By Jay Katz, Field Ombudsman
I have worked in the field of disability for over 40 years. It’s been profoundly uplifting, interacting with individuals who fiercely strive to achieve, learn, and be independent. I’ve been blessed to know their families, and share in their accomplishments.
Most of my professional life as a Social Worker has been with people who have developmental disabilities, Downs Syndrome, Cerebral Palsy and Autism. Each day posed different issue, some culminating in moments of success, and some that left me frustrated and sad. But those experiences were real, with real people, and with people who shaped my life.
I am now retired and volunteering with San Mateo County Ombudsman, where I can continue to serve extraordinary people living with disabilities, and working alongside staff and volunteers who share my passion.
As expected, with this new professional endeavor, I am learning new aspects of disability. One issue in particular has disturbed me. It involves communication between family or residential care home staff and hospitals, when individuals with developmental disabilities are admitted. Not all individuals who live in residential homes have family-members to be advocates on their behalf. On two separate occasions, at two different hospitals this year, I was made aware of individuals who were sent to hospitals without adequate information being transferred to hospital-staff related to the patient’s eating/swallowing factors, communication issues, or decision-making abilities. As a result of this gap in communication, serious consequences occurred.
As with most hospital issues, the factors are complex. Each hospital is different, and have staff with different professional experiences. Their experiences with people with developmental disabilities is not always extensive. Admitting such an individual may be challenging. Upon admittance, if the patient is unable to provide a detailed explanation of important factors such as swallowing/eating ability, the hospital should inquire and find out the answer. This in-depth actions is not a guarantee.
If a residential care home administrator or family member is in attendance during the admittance, they should be asking questions as well as providing details about swallowing, communication challenges, and patient behavior/aptitude. The problem is that too much important information is “assumed.” Ramifications of improper assumptions can be catastrophic.
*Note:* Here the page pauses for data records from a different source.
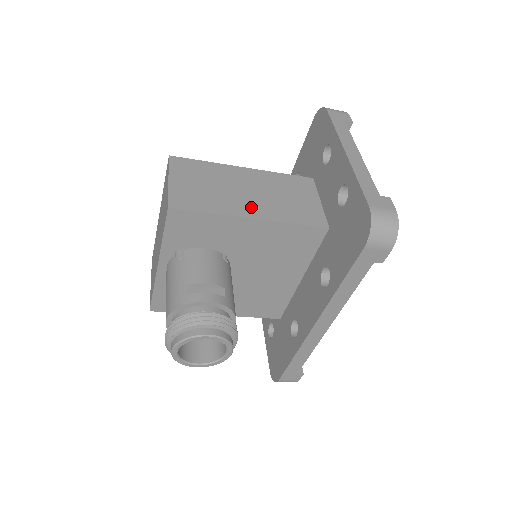
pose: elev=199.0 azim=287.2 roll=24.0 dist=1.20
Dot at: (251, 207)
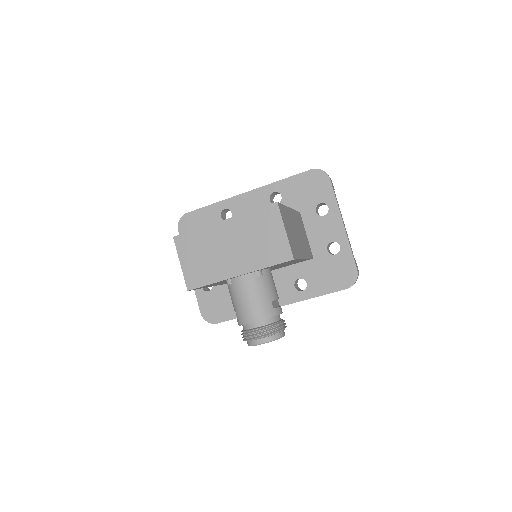
Dot at: (302, 249)
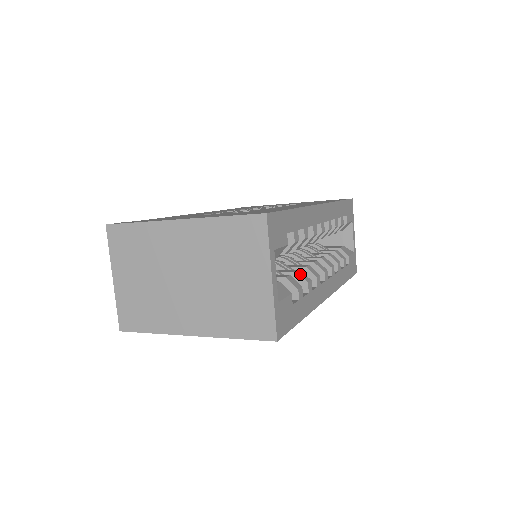
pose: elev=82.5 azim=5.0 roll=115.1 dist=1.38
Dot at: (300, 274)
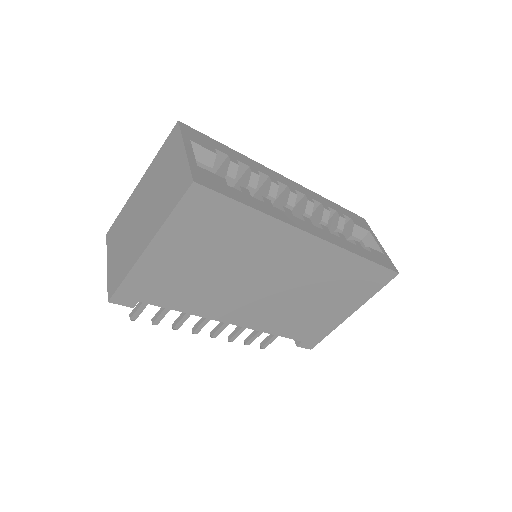
Dot at: (257, 198)
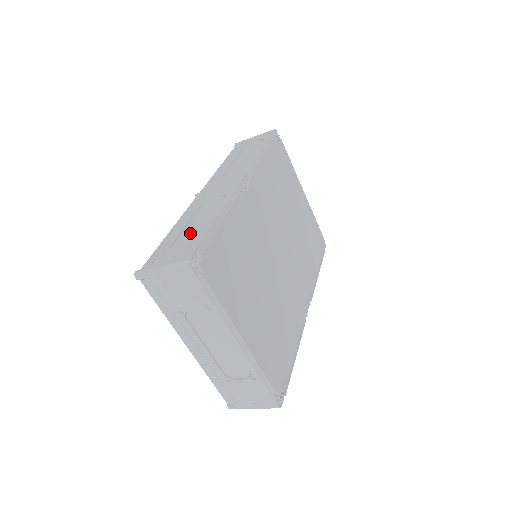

Clearly, when admitted, the hospital must be aware of “who is the patient’s go-to person” or advocate, and the hospital should never hesitate to use this person. Developmental disabilities, and other conditions, are incredibly complex. Just because a person is in a hospital doesn’t mean that the facility has all the answers. Issues of daily living skills must be explained in detail. And, when answers are provided, that information needs to be passed-down from the Administration to every Nurse and Attendant involved in their care. This communication-action is attempted, but is not automatic, and again, should not be assumed.
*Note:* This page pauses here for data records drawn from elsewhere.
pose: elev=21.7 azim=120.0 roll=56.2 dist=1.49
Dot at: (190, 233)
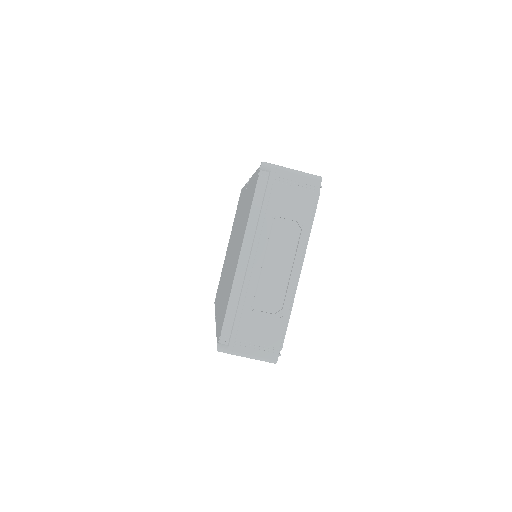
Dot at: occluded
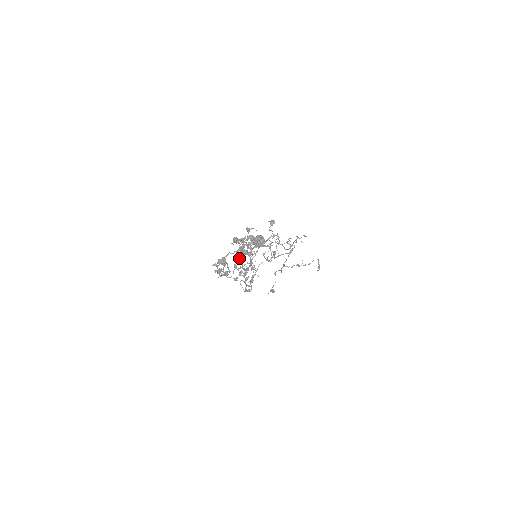
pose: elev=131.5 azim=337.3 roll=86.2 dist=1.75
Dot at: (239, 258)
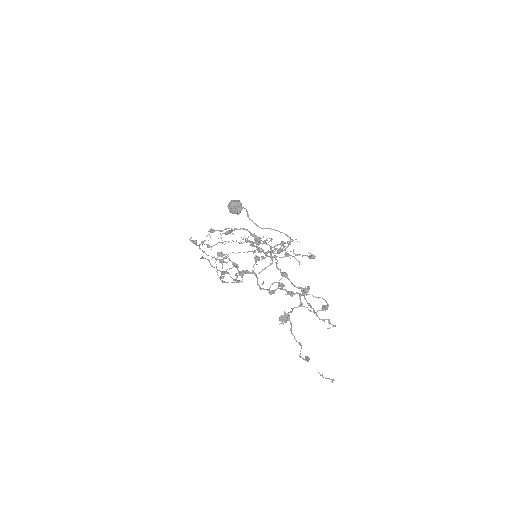
Dot at: occluded
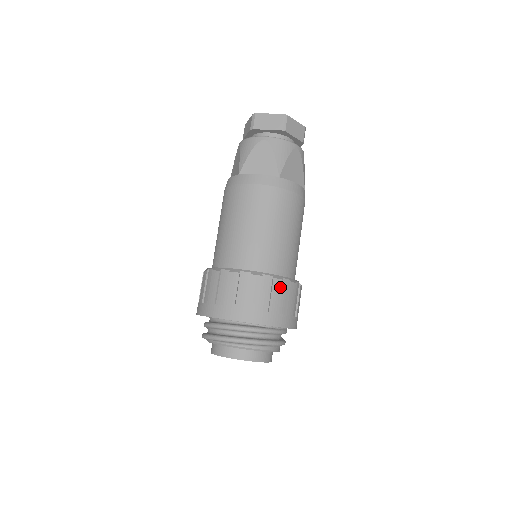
When I look at this overall problem, it is so overwhelming that I don’t know where to start. Every hospital is doing their best to improve. Nevertheless, residential care home staff, and hospital personnel, need to be assess their procedures…they need to re-think and refine systems so that individuals with developmental disabilities are receiving the best care possible.
Advocates for the patients must ask questions, check-in frequently at different times of the day, follow-through, and make their presence known. For people who are not able to communicate their needs and abilities, professionals must take the lead. It starts with communication and not assuming anything. Our role as Ombudsman and advocate can be major factor in assisting to keep people on-task.